Instructions for the task →
Rewrite the text of all the records below, putting "Hauptseite" wherever "Startseite" appears and keeping everything else the same. Leave out the pictures.

○ ○ ○

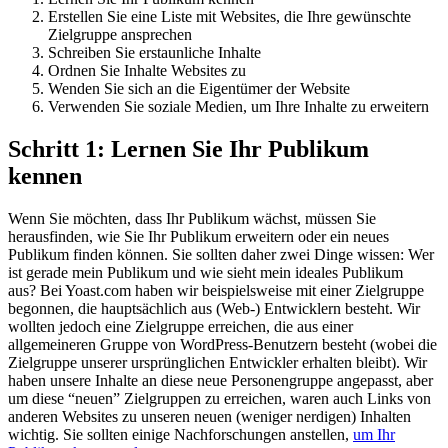
Erstellen Sie eine Liste mit Websites, die Ihre gewünschte
Zielgruppe ansprechen
Schreiben Sie erstaunliche Inhalte
Ordnen Sie Inhalte Websites zu
Wenden Sie sich an die Eigentümer der Website
Verwenden Sie soziale Medien, um Ihre Inhalte zu erweitern
Schritt 1: Lernen Sie Ihr Publikum
kennen
Wenn Sie möchten, dass Ihr Publikum wächst, müssen Sie
herausfinden, wie Sie Ihr Publikum erweitern oder ein neues
Publikum finden können. Sie sollten daher zwei Dinge wissen: Wer
ist gerade mein Publikum und wie sieht mein ideales Publikum
aus? Bei Yoast.com haben wir beispielsweise mit einer Zielgruppe
begonnen, die hauptsächlich aus (Web-) Entwicklern besteht. Wir
wollten jedoch eine Zielgruppe erreichen, die aus einer
allgemeineren Gruppe von WordPress-Benutzern besteht (wobei die
Zielgruppe unserer ursprünglichen Entwickler erhalten bleibt). Wir
haben unsere Inhalte an diese neue Personengruppe angepasst, aber
um diese “neuen” Zielgruppen zu erreichen, waren auch Links von
anderen Websites zu unseren neuen (weniger nerdigen) Inhalten
wichtig. Sie sollten einige Nachforschungen anstellen,
um Ihr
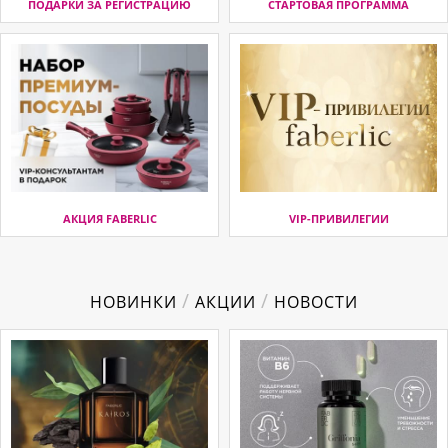
ПОДАРКИ ЗА РЕГИСТРАЦИЮ
СТАРТОВАЯ ПРОГРАММА
АКЦИЯ FABERLIC
VIP-ПРИВИЛЕГИИ
/
/
НОВИНКИ
АКЦИИ
НОВОСТИ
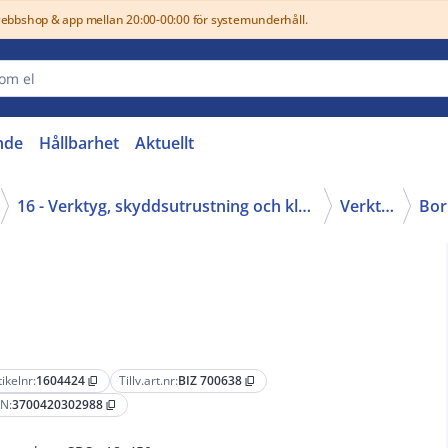
webbshop & app mellan 20:00-00:00 för systemunderhåll.
nde
Hållbarhet
Aktuellt
16 - Verktyg, skyddsutrustning och kläder
Verktyg
tikelnr:
1604424
Tillv.art.nr:
BIZ 700638
content_copy
content_copy
N:
3700420302988
content_copy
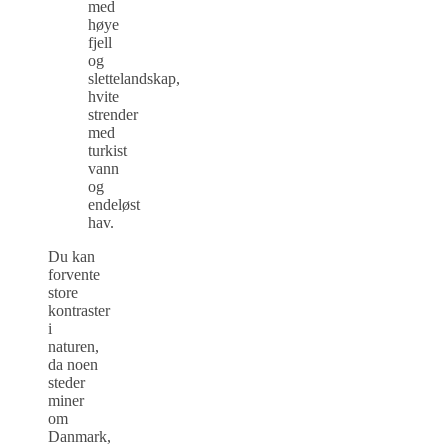
med
høye
fjell
og
slettelandskap,
hvite
strender
med
turkist
vann
og
endeløst
hav.
Du kan
forvente
store
kontraster
i
naturen,
da noen
steder
miner
om
Danmark,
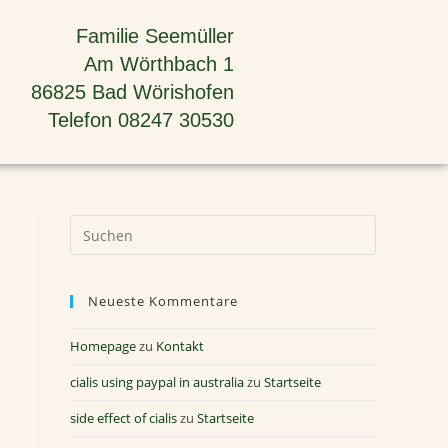
Familie Seemüller
Am Wörthbach 1
86825 Bad Wörishofen
Telefon 08247 30530
Neueste Kommentare
Homepage
zu
Kontakt
cialis using paypal in australia
zu
Startseite
side effect of cialis
zu
Startseite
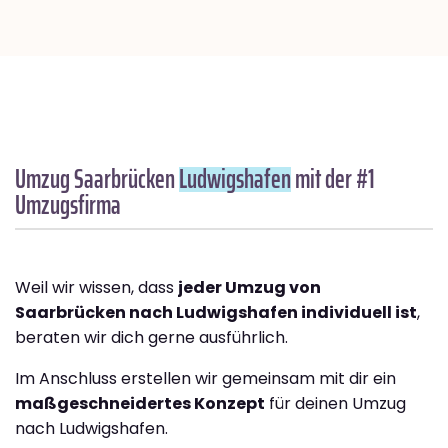
Umzug Saarbrücken
Ludwigshafen
mit der #1
Umzugsfirma
Weil wir wissen, dass
jeder Umzug von
Saarbrücken nach Ludwigshafen individuell ist
,
beraten wir dich gerne ausführlich.
Im Anschluss erstellen wir gemeinsam mit dir ein
maßgeschneidertes Konzept
für deinen Umzug
nach Ludwigshafen.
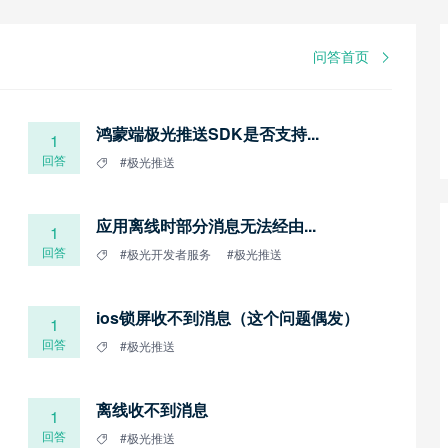
问答首页
鸿蒙端极光推送SDK是否支持...
1
回答
#极光推送
应用离线时部分消息无法经由...
1
回答
#极光开发者服务
#极光推送
ios锁屏收不到消息（这个问题偶发）
1
回答
#极光推送
离线收不到消息
1
回答
#极光推送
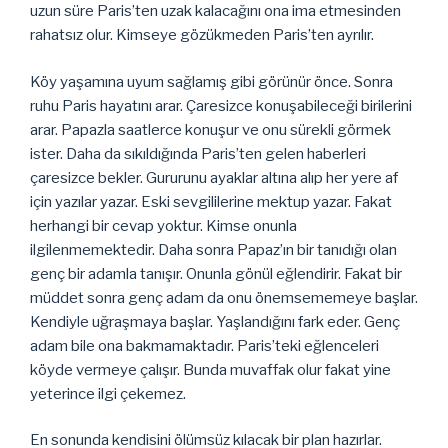
uzun süre Paris’ten uzak kalacağını ona ima etmesinden
rahatsız olur. Kimseye gözükmeden Paris’ten ayrılır.
Köy yaşamına uyum sağlamış gibi görünür önce. Sonra
ruhu Paris hayatını arar. Çaresizce konuşabileceği birilerini
arar. Papazla saatlerce konuşur ve onu sürekli görmek
ister. Daha da sıkıldığında Paris’ten gelen haberleri
çaresizce bekler. Gururunu ayaklar altına alıp her yere af
için yazılar yazar. Eski sevgililerine mektup yazar. Fakat
herhangi bir cevap yoktur. Kimse onunla
ilgilenmemektedir. Daha sonra Papaz’ın bir tanıdığı olan
genç bir adamla tanışır. Onunla gönül eğlendirir. Fakat bir
müddet sonra genç adam da onu önemsememeye başlar.
Kendiyle uğraşmaya başlar. Yaşlandığını fark eder. Genç
adam bile ona bakmamaktadır. Paris’teki eğlenceleri
köyde vermeye çalışır. Bunda muvaffak olur fakat yine
yeterince ilgi çekemez.
En sonunda kendisini ölümsüz kılacak bir plan hazırlar.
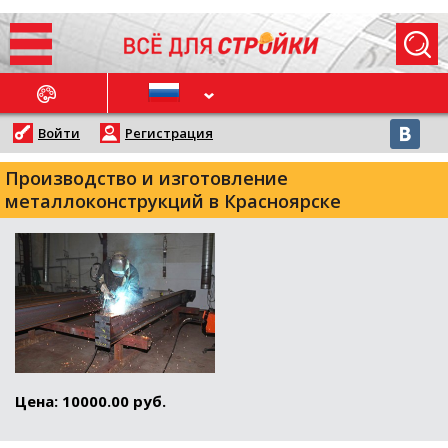
ОСЛЕДНИЕ НОВОСТИ
Войти
Регистрация
Производство и изготовление
металлоконструкций в Красноярске
Цена: 10000.00 руб.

○ ○ ○

Solution below →
Erstellen Sie eine Liste mit Websites, die Ihre gewünschte
Zielgruppe ansprechen
Schreiben Sie erstaunliche Inhalte
Ordnen Sie Inhalte Websites zu
Wenden Sie sich an die Eigentümer der Website
Verwenden Sie soziale Medien, um Ihre Inhalte zu erweitern
Schritt 1: Lernen Sie Ihr Publikum
kennen
Wenn Sie möchten, dass Ihr Publikum wächst, müssen Sie
herausfinden, wie Sie Ihr Publikum erweitern oder ein neues
Publikum finden können. Sie sollten daher zwei Dinge wissen: Wer
ist gerade mein Publikum und wie sieht mein ideales Publikum
aus? Bei Yoast.com haben wir beispielsweise mit einer Zielgruppe
begonnen, die hauptsächlich aus (Web-) Entwicklern besteht. Wir
wollten jedoch eine Zielgruppe erreichen, die aus einer
allgemeineren Gruppe von WordPress-Benutzern besteht (wobei die
Zielgruppe unserer ursprünglichen Entwickler erhalten bleibt). Wir
haben unsere Inhalte an diese neue Personengruppe angepasst, aber
um diese “neuen” Zielgruppen zu erreichen, waren auch Links von
anderen Websites zu unseren neuen (weniger nerdigen) Inhalten
wichtig. Sie sollten einige Nachforschungen anstellen,
um Ihr
ПОДАРКИ ЗА РЕГИСТРАЦИЮ
СТАРТОВАЯ ПРОГРАММА
АКЦИЯ FABERLIC
VIP-ПРИВИЛЕГИИ
/
/
НОВИНКИ
АКЦИИ
НОВОСТИ
webbshop & app mellan 20:00-00:00 för systemunderhåll.
nde
Hållbarhet
Aktuellt
16 - Verktyg, skyddsutrustning och kläder
Verktyg
tikelnr:
1604424
Tillv.art.nr:
BIZ 700638
content_copy
content_copy
N:
3700420302988
content_copy
med
høye
fjell
og
slettelandskap,
hvite
strender
med
turkist
vann
og
endeløst
hav.
Du kan
forvente
store
kontraster
i
naturen,
da noen
steder
miner
om
Danmark,
Familie Seemüller
Am Wörthbach 1
86825 Bad Wörishofen
Telefon 08247 30530
Neueste Kommentare
Homepage
zu
Kontakt
cialis using paypal in australia
zu
Hauptseite
side effect of cialis
zu
Hauptseite
Umzug Saarbrücken
Ludwigshafen
mit der #1
Umzugsfirma
Weil wir wissen, dass
jeder Umzug von
Saarbrücken nach Ludwigshafen individuell ist
,
beraten wir dich gerne ausführlich.
Im Anschluss erstellen wir gemeinsam mit dir ein
maßgeschneidertes Konzept
für deinen Umzug
nach Ludwigshafen.
问答首页
鸿蒙端极光推送SDK是否支持...
1
回答
#极光推送
应用离线时部分消息无法经由...
1
回答
#极光开发者服务
#极光推送
ios锁屏收不到消息（这个问题偶发）
1
回答
#极光推送
离线收不到消息
1
回答
#极光推送
uzun süre Paris’ten uzak kalacağını ona ima etmesinden
rahatsız olur. Kimseye gözükmeden Paris’ten ayrılır.
Köy yaşamına uyum sağlamış gibi görünür önce. Sonra
ruhu Paris hayatını arar. Çaresizce konuşabileceği birilerini
arar. Papazla saatlerce konuşur ve onu sürekli görmek
ister. Daha da sıkıldığında Paris’ten gelen haberleri
çaresizce bekler. Gururunu ayaklar altına alıp her yere af
için yazılar yazar. Eski sevgililerine mektup yazar. Fakat
herhangi bir cevap yoktur. Kimse onunla
ilgilenmemektedir. Daha sonra Papaz’ın bir tanıdığı olan
genç bir adamla tanışır. Onunla gönül eğlendirir. Fakat bir
müddet sonra genç adam da onu önemsememeye başlar.
Kendiyle uğraşmaya başlar. Yaşlandığını fark eder. Genç
adam bile ona bakmamaktadır. Paris’teki eğlenceleri
köyde vermeye çalışır. Bunda muvaffak olur fakat yine
yeterince ilgi çekemez.
En sonunda kendisini ölümsüz kılacak bir plan hazırlar.
ОСЛЕДНИЕ НОВОСТИ
Войти
Регистрация
Производство и изготовление
металлоконструкций в Красноярске
Цена: 10000.00 руб.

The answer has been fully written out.